→ DATA PROVIDED:
========
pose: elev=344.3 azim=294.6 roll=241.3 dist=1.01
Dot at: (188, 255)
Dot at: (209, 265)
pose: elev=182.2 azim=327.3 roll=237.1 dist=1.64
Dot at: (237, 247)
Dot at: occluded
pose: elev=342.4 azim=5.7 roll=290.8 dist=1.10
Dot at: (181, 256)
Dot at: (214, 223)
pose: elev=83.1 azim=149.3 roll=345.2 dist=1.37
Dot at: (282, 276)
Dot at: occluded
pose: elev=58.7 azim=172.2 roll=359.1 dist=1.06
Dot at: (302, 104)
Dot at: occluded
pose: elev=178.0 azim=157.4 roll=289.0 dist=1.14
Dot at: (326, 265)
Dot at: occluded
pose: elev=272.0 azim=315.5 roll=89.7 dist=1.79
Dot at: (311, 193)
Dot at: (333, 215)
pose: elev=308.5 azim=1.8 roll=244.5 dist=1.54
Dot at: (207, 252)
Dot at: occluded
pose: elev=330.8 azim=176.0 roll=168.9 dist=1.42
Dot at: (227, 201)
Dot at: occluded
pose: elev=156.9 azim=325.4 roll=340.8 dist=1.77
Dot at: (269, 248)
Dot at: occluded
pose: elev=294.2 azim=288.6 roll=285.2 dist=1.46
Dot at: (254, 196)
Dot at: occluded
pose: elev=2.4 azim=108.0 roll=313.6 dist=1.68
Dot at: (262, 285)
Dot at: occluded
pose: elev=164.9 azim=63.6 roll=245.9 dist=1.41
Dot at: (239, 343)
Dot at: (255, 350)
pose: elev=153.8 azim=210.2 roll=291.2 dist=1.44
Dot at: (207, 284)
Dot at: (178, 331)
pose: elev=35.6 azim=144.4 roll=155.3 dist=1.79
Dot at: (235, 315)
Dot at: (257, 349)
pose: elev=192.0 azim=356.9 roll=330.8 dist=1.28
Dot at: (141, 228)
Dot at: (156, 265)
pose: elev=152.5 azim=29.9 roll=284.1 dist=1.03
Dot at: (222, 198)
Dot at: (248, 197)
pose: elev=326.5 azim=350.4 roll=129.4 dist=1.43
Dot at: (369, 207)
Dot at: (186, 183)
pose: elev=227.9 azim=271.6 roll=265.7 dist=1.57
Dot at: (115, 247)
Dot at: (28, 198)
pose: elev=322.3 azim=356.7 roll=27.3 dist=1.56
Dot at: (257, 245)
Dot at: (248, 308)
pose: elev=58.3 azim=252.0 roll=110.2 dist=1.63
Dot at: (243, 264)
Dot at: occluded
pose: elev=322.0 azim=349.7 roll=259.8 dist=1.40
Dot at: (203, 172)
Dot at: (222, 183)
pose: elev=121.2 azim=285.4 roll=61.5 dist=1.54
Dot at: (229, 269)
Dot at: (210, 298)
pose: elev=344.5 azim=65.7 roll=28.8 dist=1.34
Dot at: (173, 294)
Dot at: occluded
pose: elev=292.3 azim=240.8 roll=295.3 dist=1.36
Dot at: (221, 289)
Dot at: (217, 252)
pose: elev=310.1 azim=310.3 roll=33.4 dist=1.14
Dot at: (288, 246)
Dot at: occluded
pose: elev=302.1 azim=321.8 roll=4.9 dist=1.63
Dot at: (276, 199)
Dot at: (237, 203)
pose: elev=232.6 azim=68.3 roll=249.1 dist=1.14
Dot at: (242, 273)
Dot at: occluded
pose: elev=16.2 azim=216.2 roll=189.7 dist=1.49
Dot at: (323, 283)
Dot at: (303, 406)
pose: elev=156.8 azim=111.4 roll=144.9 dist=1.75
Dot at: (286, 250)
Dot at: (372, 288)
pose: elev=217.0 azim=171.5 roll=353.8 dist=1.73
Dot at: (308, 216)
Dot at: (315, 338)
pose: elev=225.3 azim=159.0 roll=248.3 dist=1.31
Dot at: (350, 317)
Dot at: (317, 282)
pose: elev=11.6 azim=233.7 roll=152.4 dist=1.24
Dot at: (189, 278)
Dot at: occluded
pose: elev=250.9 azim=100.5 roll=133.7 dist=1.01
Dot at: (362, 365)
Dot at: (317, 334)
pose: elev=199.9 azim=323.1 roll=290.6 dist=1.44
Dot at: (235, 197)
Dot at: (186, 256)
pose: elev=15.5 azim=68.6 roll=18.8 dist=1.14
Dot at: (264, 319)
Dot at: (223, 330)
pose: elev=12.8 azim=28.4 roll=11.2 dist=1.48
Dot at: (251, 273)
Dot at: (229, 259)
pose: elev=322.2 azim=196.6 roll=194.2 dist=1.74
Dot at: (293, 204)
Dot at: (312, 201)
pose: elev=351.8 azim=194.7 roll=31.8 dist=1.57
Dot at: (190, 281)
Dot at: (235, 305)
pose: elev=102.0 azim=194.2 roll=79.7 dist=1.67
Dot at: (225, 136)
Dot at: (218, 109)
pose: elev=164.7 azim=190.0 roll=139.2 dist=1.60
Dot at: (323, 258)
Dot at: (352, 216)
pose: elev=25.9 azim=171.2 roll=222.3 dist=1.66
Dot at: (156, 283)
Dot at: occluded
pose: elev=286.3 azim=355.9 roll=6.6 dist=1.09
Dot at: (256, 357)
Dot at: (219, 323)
========
→ CHALLENGE:
Rewrite the records above with every "dist" changed to "distance", keeping everything else the same.

→ COMPLETED TASK:
pose: elev=344.3 azim=294.6 roll=241.3 distance=1.01
Dot at: (188, 255)
Dot at: (209, 265)
pose: elev=182.2 azim=327.3 roll=237.1 distance=1.64
Dot at: (237, 247)
Dot at: occluded
pose: elev=342.4 azim=5.7 roll=290.8 distance=1.10
Dot at: (181, 256)
Dot at: (214, 223)
pose: elev=83.1 azim=149.3 roll=345.2 distance=1.37
Dot at: (282, 276)
Dot at: occluded
pose: elev=58.7 azim=172.2 roll=359.1 distance=1.06
Dot at: (302, 104)
Dot at: occluded
pose: elev=178.0 azim=157.4 roll=289.0 distance=1.14
Dot at: (326, 265)
Dot at: occluded
pose: elev=272.0 azim=315.5 roll=89.7 distance=1.79
Dot at: (311, 193)
Dot at: (333, 215)
pose: elev=308.5 azim=1.8 roll=244.5 distance=1.54
Dot at: (207, 252)
Dot at: occluded
pose: elev=330.8 azim=176.0 roll=168.9 distance=1.42
Dot at: (227, 201)
Dot at: occluded
pose: elev=156.9 azim=325.4 roll=340.8 distance=1.77
Dot at: (269, 248)
Dot at: occluded
pose: elev=294.2 azim=288.6 roll=285.2 distance=1.46
Dot at: (254, 196)
Dot at: occluded
pose: elev=2.4 azim=108.0 roll=313.6 distance=1.68
Dot at: (262, 285)
Dot at: occluded
pose: elev=164.9 azim=63.6 roll=245.9 distance=1.41
Dot at: (239, 343)
Dot at: (255, 350)
pose: elev=153.8 azim=210.2 roll=291.2 distance=1.44
Dot at: (207, 284)
Dot at: (178, 331)
pose: elev=35.6 azim=144.4 roll=155.3 distance=1.79
Dot at: (235, 315)
Dot at: (257, 349)
pose: elev=192.0 azim=356.9 roll=330.8 distance=1.28
Dot at: (141, 228)
Dot at: (156, 265)
pose: elev=152.5 azim=29.9 roll=284.1 distance=1.03
Dot at: (222, 198)
Dot at: (248, 197)
pose: elev=326.5 azim=350.4 roll=129.4 distance=1.43
Dot at: (369, 207)
Dot at: (186, 183)
pose: elev=227.9 azim=271.6 roll=265.7 distance=1.57
Dot at: (115, 247)
Dot at: (28, 198)
pose: elev=322.3 azim=356.7 roll=27.3 distance=1.56
Dot at: (257, 245)
Dot at: (248, 308)
pose: elev=58.3 azim=252.0 roll=110.2 distance=1.63
Dot at: (243, 264)
Dot at: occluded
pose: elev=322.0 azim=349.7 roll=259.8 distance=1.40
Dot at: (203, 172)
Dot at: (222, 183)
pose: elev=121.2 azim=285.4 roll=61.5 distance=1.54
Dot at: (229, 269)
Dot at: (210, 298)
pose: elev=344.5 azim=65.7 roll=28.8 distance=1.34
Dot at: (173, 294)
Dot at: occluded
pose: elev=292.3 azim=240.8 roll=295.3 distance=1.36
Dot at: (221, 289)
Dot at: (217, 252)
pose: elev=310.1 azim=310.3 roll=33.4 distance=1.14
Dot at: (288, 246)
Dot at: occluded
pose: elev=302.1 azim=321.8 roll=4.9 distance=1.63
Dot at: (276, 199)
Dot at: (237, 203)
pose: elev=232.6 azim=68.3 roll=249.1 distance=1.14
Dot at: (242, 273)
Dot at: occluded
pose: elev=16.2 azim=216.2 roll=189.7 distance=1.49
Dot at: (323, 283)
Dot at: (303, 406)
pose: elev=156.8 azim=111.4 roll=144.9 distance=1.75
Dot at: (286, 250)
Dot at: (372, 288)
pose: elev=217.0 azim=171.5 roll=353.8 distance=1.73
Dot at: (308, 216)
Dot at: (315, 338)
pose: elev=225.3 azim=159.0 roll=248.3 distance=1.31
Dot at: (350, 317)
Dot at: (317, 282)
pose: elev=11.6 azim=233.7 roll=152.4 distance=1.24
Dot at: (189, 278)
Dot at: occluded
pose: elev=250.9 azim=100.5 roll=133.7 distance=1.01
Dot at: (362, 365)
Dot at: (317, 334)
pose: elev=199.9 azim=323.1 roll=290.6 distance=1.44
Dot at: (235, 197)
Dot at: (186, 256)
pose: elev=15.5 azim=68.6 roll=18.8 distance=1.14
Dot at: (264, 319)
Dot at: (223, 330)
pose: elev=12.8 azim=28.4 roll=11.2 distance=1.48
Dot at: (251, 273)
Dot at: (229, 259)
pose: elev=322.2 azim=196.6 roll=194.2 distance=1.74
Dot at: (293, 204)
Dot at: (312, 201)
pose: elev=351.8 azim=194.7 roll=31.8 distance=1.57
Dot at: (190, 281)
Dot at: (235, 305)
pose: elev=102.0 azim=194.2 roll=79.7 distance=1.67
Dot at: (225, 136)
Dot at: (218, 109)
pose: elev=164.7 azim=190.0 roll=139.2 distance=1.60
Dot at: (323, 258)
Dot at: (352, 216)
pose: elev=25.9 azim=171.2 roll=222.3 distance=1.66
Dot at: (156, 283)
Dot at: occluded
pose: elev=286.3 azim=355.9 roll=6.6 distance=1.09
Dot at: (256, 357)
Dot at: (219, 323)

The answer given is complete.